▶ _AIM OF THE EXERCISE_
What are the lines below, starting at the line containing "العاب طلقات" and ending at the line containing "YANGTZE-MOTORENINDUSTRIE CO., BEGRENZTE."? Write them out exactly, ends included, without pictures.

START MATERIALS PROVIDED

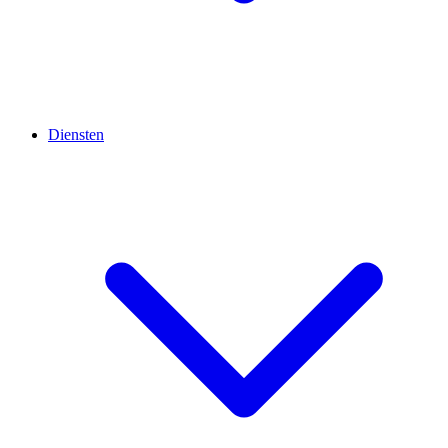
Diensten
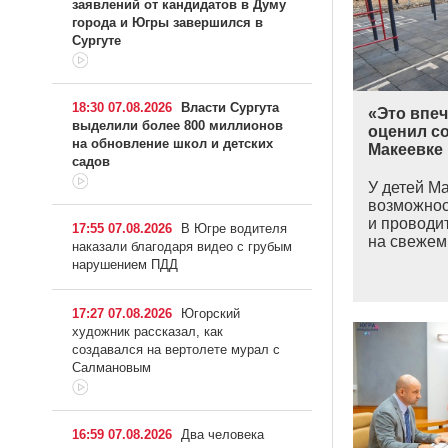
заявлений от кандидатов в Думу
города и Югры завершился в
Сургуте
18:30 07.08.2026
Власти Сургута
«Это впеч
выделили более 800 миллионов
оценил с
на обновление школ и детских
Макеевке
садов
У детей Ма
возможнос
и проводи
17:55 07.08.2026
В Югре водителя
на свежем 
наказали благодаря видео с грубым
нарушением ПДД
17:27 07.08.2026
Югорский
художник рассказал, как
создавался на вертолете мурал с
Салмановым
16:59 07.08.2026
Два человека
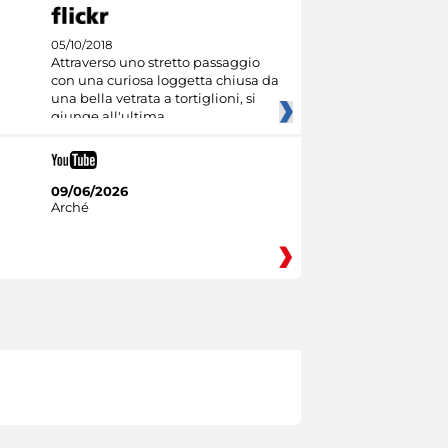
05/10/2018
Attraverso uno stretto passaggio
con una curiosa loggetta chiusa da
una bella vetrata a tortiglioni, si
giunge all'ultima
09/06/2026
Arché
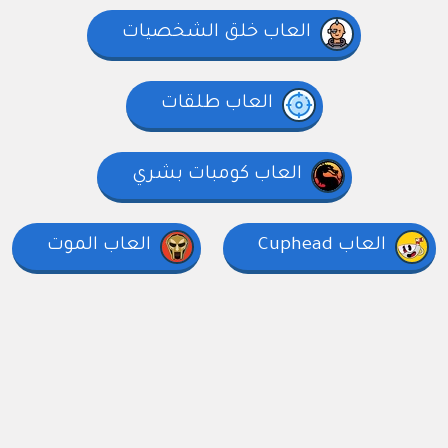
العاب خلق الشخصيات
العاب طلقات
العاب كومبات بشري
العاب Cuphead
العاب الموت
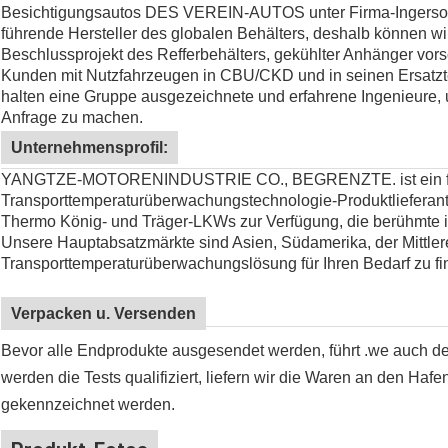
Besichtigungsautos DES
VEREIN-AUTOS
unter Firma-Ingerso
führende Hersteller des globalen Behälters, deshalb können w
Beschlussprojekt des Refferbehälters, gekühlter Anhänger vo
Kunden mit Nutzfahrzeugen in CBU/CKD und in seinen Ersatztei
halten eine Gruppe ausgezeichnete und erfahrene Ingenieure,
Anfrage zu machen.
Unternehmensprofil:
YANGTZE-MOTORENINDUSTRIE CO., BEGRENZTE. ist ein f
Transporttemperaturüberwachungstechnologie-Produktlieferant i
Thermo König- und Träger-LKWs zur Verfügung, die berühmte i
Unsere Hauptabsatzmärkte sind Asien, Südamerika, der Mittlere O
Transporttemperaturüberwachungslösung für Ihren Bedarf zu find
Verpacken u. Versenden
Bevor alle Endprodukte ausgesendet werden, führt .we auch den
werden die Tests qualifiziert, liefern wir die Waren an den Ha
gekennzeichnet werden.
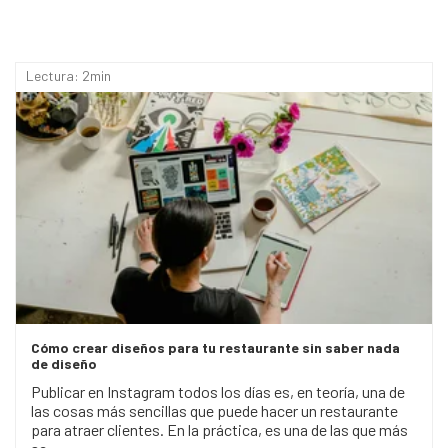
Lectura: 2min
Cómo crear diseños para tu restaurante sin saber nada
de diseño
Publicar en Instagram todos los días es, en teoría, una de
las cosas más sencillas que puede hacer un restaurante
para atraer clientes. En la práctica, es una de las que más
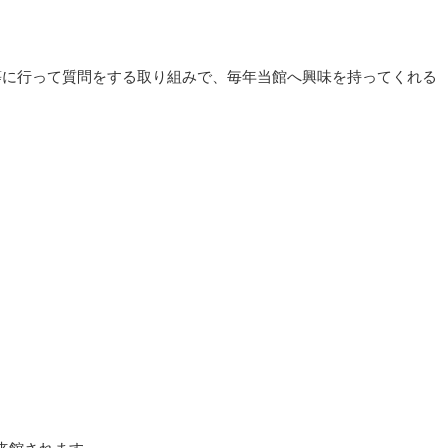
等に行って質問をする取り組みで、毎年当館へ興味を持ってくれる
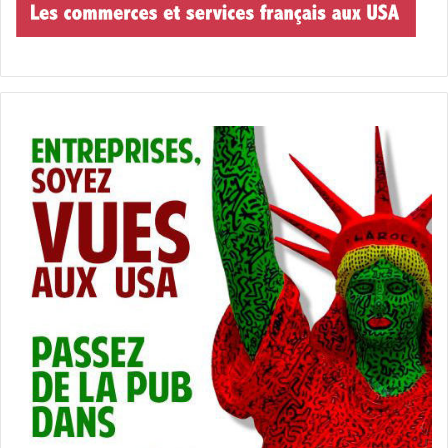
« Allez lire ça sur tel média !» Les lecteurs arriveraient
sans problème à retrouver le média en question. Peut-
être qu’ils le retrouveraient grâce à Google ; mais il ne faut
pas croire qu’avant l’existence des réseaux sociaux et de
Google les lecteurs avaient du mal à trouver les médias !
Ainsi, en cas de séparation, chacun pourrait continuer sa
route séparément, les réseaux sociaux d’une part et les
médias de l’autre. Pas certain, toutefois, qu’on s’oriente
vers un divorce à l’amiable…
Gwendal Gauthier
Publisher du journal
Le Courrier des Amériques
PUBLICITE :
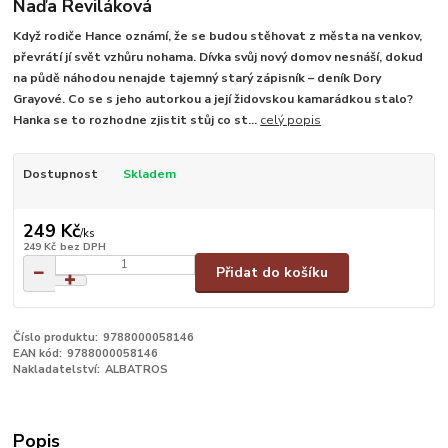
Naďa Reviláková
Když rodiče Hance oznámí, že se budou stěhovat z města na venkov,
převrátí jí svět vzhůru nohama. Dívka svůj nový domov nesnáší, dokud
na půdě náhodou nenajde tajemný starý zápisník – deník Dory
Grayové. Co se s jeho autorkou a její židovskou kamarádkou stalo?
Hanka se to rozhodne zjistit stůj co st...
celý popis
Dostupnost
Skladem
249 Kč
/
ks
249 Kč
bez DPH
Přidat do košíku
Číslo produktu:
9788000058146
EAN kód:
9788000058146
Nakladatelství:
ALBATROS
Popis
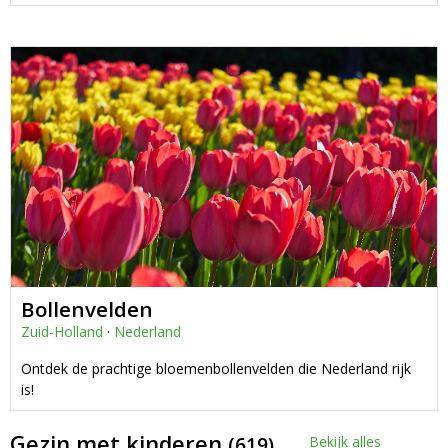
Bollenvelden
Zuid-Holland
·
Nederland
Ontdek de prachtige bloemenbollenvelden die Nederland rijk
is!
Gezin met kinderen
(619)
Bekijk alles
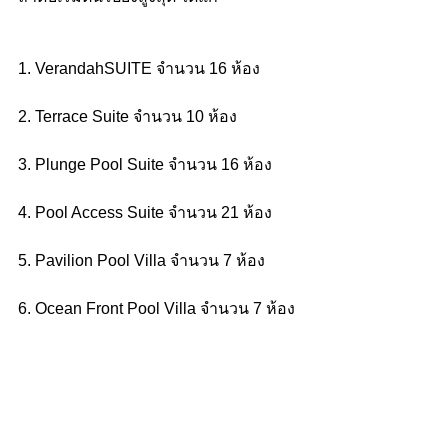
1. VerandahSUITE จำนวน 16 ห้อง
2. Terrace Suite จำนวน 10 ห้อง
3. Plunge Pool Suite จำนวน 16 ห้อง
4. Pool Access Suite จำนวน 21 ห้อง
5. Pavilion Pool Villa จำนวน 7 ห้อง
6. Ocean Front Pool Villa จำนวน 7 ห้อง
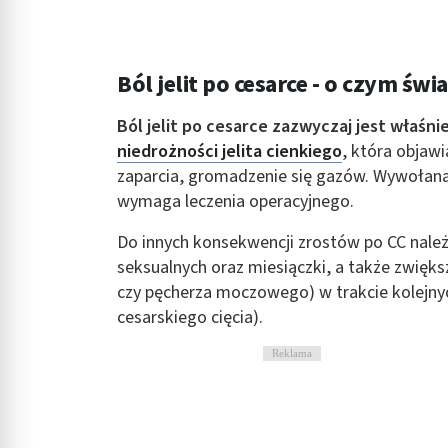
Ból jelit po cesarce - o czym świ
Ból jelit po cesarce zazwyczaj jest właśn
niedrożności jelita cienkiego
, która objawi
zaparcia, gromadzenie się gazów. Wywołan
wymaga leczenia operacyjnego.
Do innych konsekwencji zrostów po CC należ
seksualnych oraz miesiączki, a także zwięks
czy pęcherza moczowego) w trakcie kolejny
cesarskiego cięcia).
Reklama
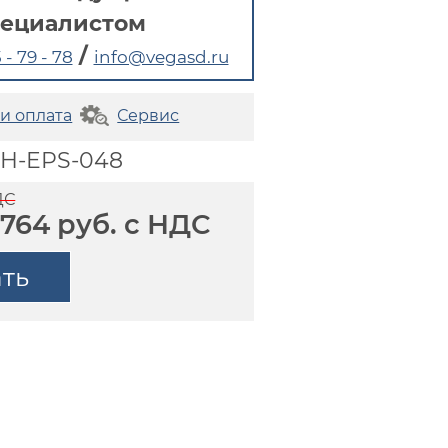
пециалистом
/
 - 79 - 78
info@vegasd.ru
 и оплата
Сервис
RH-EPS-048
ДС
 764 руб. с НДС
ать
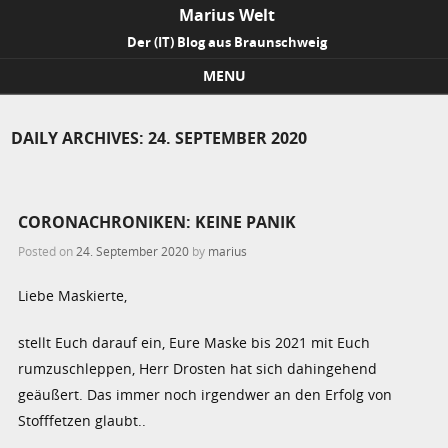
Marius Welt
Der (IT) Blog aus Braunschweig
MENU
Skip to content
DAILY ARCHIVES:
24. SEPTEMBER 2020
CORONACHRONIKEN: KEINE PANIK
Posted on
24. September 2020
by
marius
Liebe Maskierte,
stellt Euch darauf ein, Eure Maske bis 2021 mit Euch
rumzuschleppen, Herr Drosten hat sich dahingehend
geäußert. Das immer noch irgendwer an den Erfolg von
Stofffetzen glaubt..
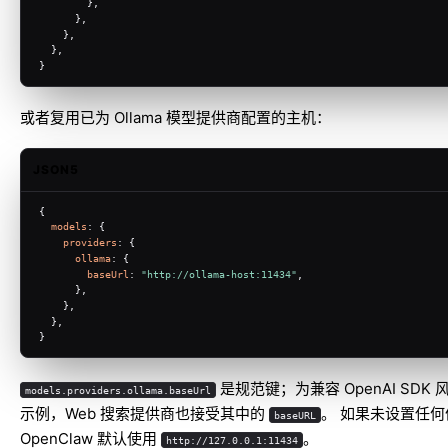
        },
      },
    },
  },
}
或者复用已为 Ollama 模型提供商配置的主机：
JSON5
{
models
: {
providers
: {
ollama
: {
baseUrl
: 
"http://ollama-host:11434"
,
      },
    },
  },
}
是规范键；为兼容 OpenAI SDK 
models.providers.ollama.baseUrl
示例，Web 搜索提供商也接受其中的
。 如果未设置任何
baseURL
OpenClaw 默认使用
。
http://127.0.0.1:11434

END MATERIALS PROVIDED

▶ _RESULT OF THE TASK_
العاب طلقات
العاب كومبات بشري
العاب Cuphead
العاب الموت
Besichtigungsautos DES
VEREIN-AUTOS
unter Firma-Ingerso
führende Hersteller des globalen Behälters, deshalb können w
Beschlussprojekt des Refferbehälters, gekühlter Anhänger vo
Kunden mit Nutzfahrzeugen in CBU/CKD und in seinen Ersatztei
halten eine Gruppe ausgezeichnete und erfahrene Ingenieure,
Anfrage zu machen.
Unternehmensprofil:
YANGTZE-MOTORENINDUSTRIE CO., BEGRENZTE. ist ein f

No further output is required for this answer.